Items from a dataset:
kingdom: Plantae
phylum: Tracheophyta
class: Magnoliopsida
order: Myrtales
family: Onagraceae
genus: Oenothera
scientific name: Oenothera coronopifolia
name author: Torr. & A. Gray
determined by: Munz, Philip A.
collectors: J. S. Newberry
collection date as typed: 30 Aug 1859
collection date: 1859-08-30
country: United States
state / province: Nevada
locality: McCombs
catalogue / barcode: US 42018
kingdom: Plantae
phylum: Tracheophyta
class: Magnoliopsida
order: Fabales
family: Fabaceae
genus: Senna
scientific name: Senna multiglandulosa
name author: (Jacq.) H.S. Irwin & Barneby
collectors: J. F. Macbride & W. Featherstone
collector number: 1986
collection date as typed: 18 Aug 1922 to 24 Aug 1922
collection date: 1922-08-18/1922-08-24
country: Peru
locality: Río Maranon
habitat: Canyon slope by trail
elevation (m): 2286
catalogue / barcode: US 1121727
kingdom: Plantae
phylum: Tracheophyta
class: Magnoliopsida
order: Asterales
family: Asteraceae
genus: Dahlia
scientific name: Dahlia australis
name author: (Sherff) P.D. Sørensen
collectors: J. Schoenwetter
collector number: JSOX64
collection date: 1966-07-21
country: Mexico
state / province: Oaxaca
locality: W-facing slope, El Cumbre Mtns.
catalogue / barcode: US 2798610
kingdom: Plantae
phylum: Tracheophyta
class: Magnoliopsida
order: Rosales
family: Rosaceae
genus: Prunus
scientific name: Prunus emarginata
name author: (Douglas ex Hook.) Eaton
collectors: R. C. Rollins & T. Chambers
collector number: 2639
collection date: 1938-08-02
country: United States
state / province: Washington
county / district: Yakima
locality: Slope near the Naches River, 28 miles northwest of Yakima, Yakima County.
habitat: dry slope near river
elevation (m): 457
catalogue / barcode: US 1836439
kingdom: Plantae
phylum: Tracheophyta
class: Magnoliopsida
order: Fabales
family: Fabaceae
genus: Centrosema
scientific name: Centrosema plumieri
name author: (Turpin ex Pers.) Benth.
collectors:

**WHAT TO PRODUCE**
In the records above, change every "locality" to "site" and keep everything else the same.

**ANSWER TO THE EXERCISE**
kingdom: Plantae
phylum: Tracheophyta
class: Magnoliopsida
order: Myrtales
family: Onagraceae
genus: Oenothera
scientific name: Oenothera coronopifolia
name author: Torr. & A. Gray
determined by: Munz, Philip A.
collectors: J. S. Newberry
collection date as typed: 30 Aug 1859
collection date: 1859-08-30
country: United States
state / province: Nevada
site: McCombs
catalogue / barcode: US 42018
kingdom: Plantae
phylum: Tracheophyta
class: Magnoliopsida
order: Fabales
family: Fabaceae
genus: Senna
scientific name: Senna multiglandulosa
name author: (Jacq.) H.S. Irwin & Barneby
collectors: J. F. Macbride & W. Featherstone
collector number: 1986
collection date as typed: 18 Aug 1922 to 24 Aug 1922
collection date: 1922-08-18/1922-08-24
country: Peru
site: Río Maranon
habitat: Canyon slope by trail
elevation (m): 2286
catalogue / barcode: US 1121727
kingdom: Plantae
phylum: Tracheophyta
class: Magnoliopsida
order: Asterales
family: Asteraceae
genus: Dahlia
scientific name: Dahlia australis
name author: (Sherff) P.D. Sørensen
collectors: J. Schoenwetter
collector number: JSOX64
collection date: 1966-07-21
country: Mexico
state / province: Oaxaca
site: W-facing slope, El Cumbre Mtns.
catalogue / barcode: US 2798610
kingdom: Plantae
phylum: Tracheophyta
class: Magnoliopsida
order: Rosales
family: Rosaceae
genus: Prunus
scientific name: Prunus emarginata
name author: (Douglas ex Hook.) Eaton
collectors: R. C. Rollins & T. Chambers
collector number: 2639
collection date: 1938-08-02
country: United States
state / province: Washington
county / district: Yakima
site: Slope near the Naches River, 28 miles northwest of Yakima, Yakima County.
habitat: dry slope near river
elevation (m): 457
catalogue / barcode: US 1836439
kingdom: Plantae
phylum: Tracheophyta
class: Magnoliopsida
order: Fabales
family: Fabaceae
genus: Centrosema
scientific name: Centrosema plumieri
name author: (Turpin ex Pers.) Benth.
collectors:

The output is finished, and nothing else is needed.